"Cette entente est à l’évidence un gain pour le Québec, car cela signifie que la recherche qui "pense" le territoire sera beaucoup plus abondante, plus diversifiée, et que la formation d’une relève pourra se faire sans embuches. Le gain est qualitatif tout autant que quantitatif", Loubna Ghaouti.
Découvrir : Le 18 novembre 2015, on voyait circuler sur les fils de presse une bonne nouvelle pour le milieu de la recherche : la signature d’une entente portant sur une réelle accessibilité pour les chercheurs aux données géospatiales du gouvernement du Québec. Une entente entre le gouvernement et les universités québécoises, sous la coordination des bibliothèques universitaires du Québec au sein du Bureau de coopération interuniversitaire (BCI).
Derrière cet accès longtemps souhaité par les chercheurs, il y a tout un travail de l’ombre, effectué par ce que j’aime appeler « les astrocytes du système du recherche », ces gens œuvrant avec et à côté des chercheurs, des gens essentiels au bon fonctionnement du système, et dont on parle peu. Les bibliothécaires. Vous, entre autres, Mesdames, qui, en tant que membres du sous-comité des bibliothèques du BCI, avez dans cette histoire parlé pour les chercheurs. Pouvez-vous nous raconter les coulisses de cette entente?
Guylaine Beaudry : Quand nous sommes entrées en fonction à titre de directrices de bibliothèques universitaires, Loubna et moi, il y a environ trois ans, nous avons constaté assez rapidement qu’un sérieux problème touchait l’accessibilité aux données géospatiales produites par le gouvernement du Québec.
Dans la quasi-totalité des provinces canadiennes et dans plusieurs États américains, l’accès à ces données était gratuit pour les chercheurs, soit parce qu’il s’agissait d’un accès libre, soit parce qu’une entente avec les universités rendait la chose possible à des coûts acceptables. Au Québec, le modèle tarifaire pour les universités était le même que celui utilisé pour les entreprises. Cela représentait pour les universités plusieurs centaines de milliers de dollars, avec des variations selon les spécialisations de chacune. Et ces achats étaient toujours largement en deçà des besoins réels de nos chercheurs.
"Le tournant, pour ma part, c’est quand un de nos chercheurs à Concordia s’est vu présenter une facture de 38 000 dollars pour accéder aux données géospatiales", Guylaine Beaudry
Le tournant, pour ma part, c’est quand un de nos chercheurs à Concordia s’est vu présenter une facture de 38 000 dollars pour accéder aux données géospatiales, frais qu’il devait payer à même ses propres fonds de recherche! Là, je me suis dit : « Voyons, ça n’a aucun bon sens ». J’ai alors commencé à poser des questions autour de moi, au bibliothécaire responsable des données, aux chercheurs de mon université, dont André Roy, spécialiste en géomorphologie fluviale.
Je me suis rendu compte de la complexité de la question et j’ai vu qu’effectivement, plus qu’une impression, il y avait un réel problème comportant au moins deux effets pervers : les chercheurs, et les étudiants en particulier, devaient modifier leurs questions de recherche par manque d’accessibilité aux données du territoire québécois. Ou encore, ils utilisaient des données concernant les territoires des États-Unis ou de l’Ontario en raison des coûts élevés des données du gouvernement du Québec.
....................
▶ [Exercice A]
Réécris le passage de l'entretien qui va de « Derrière cet accès » jusqu'à « le gouvernement du Québec. », en remplaçant « coulisses » par « dessous ».

▶ [Support de l'exercice]
....................
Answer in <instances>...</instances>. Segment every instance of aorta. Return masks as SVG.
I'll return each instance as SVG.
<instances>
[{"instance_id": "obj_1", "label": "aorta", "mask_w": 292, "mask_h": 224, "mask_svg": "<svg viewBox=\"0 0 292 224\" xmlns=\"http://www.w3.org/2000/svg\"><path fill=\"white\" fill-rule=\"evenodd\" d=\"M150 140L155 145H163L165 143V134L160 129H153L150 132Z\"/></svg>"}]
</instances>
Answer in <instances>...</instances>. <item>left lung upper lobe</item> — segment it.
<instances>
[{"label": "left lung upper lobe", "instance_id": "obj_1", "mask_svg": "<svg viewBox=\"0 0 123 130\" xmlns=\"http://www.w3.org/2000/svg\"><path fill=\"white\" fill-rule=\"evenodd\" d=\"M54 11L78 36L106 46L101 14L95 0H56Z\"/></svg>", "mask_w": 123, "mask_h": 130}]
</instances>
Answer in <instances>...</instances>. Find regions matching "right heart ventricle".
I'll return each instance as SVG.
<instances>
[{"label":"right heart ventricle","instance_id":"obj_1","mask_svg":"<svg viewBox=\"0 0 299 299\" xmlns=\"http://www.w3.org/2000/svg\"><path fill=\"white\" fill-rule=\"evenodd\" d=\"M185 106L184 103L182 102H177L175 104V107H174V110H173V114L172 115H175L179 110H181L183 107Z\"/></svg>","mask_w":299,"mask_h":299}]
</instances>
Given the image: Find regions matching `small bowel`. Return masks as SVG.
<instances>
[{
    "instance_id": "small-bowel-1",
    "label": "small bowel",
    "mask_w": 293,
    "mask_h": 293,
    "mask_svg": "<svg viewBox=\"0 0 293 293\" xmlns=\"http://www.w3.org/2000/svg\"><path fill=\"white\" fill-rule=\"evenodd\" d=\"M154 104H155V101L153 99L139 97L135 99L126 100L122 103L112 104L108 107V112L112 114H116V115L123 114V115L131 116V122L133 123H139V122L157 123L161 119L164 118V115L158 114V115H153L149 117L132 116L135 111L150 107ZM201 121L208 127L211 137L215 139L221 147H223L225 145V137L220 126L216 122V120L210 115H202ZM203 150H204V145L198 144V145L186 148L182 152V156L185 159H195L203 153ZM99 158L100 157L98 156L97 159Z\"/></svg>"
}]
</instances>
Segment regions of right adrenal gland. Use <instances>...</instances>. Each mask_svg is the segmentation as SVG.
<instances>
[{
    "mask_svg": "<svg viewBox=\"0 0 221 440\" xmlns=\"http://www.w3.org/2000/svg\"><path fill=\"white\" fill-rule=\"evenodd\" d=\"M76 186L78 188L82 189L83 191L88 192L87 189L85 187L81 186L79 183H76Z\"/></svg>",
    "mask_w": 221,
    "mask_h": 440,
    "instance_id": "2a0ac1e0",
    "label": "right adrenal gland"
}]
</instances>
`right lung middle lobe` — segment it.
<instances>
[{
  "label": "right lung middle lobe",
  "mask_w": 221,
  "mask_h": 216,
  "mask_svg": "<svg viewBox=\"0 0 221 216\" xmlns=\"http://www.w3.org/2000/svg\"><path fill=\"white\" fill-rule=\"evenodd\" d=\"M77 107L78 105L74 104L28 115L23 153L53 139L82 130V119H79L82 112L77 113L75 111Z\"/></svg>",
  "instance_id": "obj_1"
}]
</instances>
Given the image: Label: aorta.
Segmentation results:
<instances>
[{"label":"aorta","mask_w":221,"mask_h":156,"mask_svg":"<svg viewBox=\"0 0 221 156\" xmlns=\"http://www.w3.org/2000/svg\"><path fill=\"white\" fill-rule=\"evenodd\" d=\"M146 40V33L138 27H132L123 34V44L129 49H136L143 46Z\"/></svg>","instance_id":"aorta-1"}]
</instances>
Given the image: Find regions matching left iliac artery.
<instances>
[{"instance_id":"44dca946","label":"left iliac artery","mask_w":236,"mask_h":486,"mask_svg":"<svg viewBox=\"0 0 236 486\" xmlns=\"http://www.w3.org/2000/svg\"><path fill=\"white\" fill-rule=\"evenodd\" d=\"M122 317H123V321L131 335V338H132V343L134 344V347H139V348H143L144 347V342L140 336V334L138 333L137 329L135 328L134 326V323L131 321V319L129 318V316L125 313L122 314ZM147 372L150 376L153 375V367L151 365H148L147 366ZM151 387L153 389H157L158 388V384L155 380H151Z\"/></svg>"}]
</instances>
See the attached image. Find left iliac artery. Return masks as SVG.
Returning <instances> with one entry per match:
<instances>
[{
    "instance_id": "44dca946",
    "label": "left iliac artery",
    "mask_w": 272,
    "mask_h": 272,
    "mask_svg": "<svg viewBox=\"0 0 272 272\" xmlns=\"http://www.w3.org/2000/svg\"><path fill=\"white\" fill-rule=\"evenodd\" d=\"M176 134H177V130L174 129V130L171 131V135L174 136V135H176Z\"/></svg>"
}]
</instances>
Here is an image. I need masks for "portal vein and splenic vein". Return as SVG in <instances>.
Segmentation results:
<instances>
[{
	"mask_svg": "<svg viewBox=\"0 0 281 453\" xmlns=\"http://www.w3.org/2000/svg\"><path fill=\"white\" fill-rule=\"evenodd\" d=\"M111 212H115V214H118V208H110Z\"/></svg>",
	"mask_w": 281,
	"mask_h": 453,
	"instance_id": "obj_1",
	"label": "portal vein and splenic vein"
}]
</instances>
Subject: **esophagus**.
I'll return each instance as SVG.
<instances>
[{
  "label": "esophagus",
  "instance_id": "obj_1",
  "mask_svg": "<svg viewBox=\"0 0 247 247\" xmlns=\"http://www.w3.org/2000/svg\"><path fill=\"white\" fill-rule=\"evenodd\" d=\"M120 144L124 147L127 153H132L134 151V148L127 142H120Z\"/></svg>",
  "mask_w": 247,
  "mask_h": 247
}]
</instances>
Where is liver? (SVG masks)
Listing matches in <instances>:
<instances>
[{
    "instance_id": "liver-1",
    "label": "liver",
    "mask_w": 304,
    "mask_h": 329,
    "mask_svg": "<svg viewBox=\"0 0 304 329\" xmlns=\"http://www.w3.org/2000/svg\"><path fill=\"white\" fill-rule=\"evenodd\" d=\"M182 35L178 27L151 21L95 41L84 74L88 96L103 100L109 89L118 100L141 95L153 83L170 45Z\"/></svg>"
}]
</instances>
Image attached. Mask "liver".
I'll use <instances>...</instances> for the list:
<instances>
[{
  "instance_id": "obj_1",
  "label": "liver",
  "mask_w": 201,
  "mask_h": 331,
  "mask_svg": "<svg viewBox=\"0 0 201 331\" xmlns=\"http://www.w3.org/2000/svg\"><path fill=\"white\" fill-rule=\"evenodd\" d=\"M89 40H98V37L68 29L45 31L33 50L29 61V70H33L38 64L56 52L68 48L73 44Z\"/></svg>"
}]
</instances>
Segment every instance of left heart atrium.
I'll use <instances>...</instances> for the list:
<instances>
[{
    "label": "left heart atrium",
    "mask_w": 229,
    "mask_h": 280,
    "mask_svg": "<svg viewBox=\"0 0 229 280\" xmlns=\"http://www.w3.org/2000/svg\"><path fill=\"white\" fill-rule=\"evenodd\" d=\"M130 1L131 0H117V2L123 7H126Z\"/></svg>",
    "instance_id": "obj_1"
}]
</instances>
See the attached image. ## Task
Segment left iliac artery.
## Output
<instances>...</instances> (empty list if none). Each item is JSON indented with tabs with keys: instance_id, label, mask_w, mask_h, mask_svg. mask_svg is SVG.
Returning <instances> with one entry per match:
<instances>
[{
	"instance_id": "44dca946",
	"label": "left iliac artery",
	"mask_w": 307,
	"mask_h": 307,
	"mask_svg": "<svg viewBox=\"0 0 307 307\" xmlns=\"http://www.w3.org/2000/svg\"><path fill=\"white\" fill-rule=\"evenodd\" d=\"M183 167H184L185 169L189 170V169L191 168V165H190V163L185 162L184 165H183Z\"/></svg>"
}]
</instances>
....................
▶ [Exercice B]
Recopie toutes les lignes des enregistrements qui contiennent le mot « right ». Tiens compte des majuscules et des minuscules.

▶ [Réponse A]
Derrière cet accès longtemps souhaité par les chercheurs, il y a tout un travail de l’ombre, effectué par ce que j’aime appeler « les astrocytes du système du recherche », ces gens œuvrant avec et à côté des chercheurs, des gens essentiels au bon fonctionnement du système, et dont on parle peu. Les bibliothécaires. Vous, entre autres, Mesdames, qui, en tant que membres du sous-comité des bibliothèques du BCI, avez dans cette histoire parlé pour les chercheurs. Pouvez-vous nous raconter les dessous de cette entente?
Guylaine Beaudry : Quand nous sommes entrées en fonction à titre de directrices de bibliothèques universitaires, Loubna et moi, il y a environ trois ans, nous avons constaté assez rapidement qu’un sérieux problème touchait l’accessibilité aux données géospatiales produites par le gouvernement du Québec.

▶ [Réponse B]
Answer in <instances>...</instances>. Find regions matching "right heart ventricle".
[{"label":"right heart ventricle","instance_id":"obj_1","mask_svg":"<svg viewBox=\"0 0 299 299\" xmlns=\"http://www.w3.org/2000/svg\"><path fill=\"white\" fill-rule=\"evenodd\" d=\"M185 106L184 103L182 102H177L175 104V107H174V110H173V114L172 115H175L179 110H181L183 107Z\"/></svg>","mask_w":299,"mask_h":299}]
Segment regions of right adrenal gland. Use <instances>...</instances>. Each mask_svg is the segmentation as SVG.
    "label": "right adrenal gland"
`right lung middle lobe` — segment it.
  "label": "right lung middle lobe",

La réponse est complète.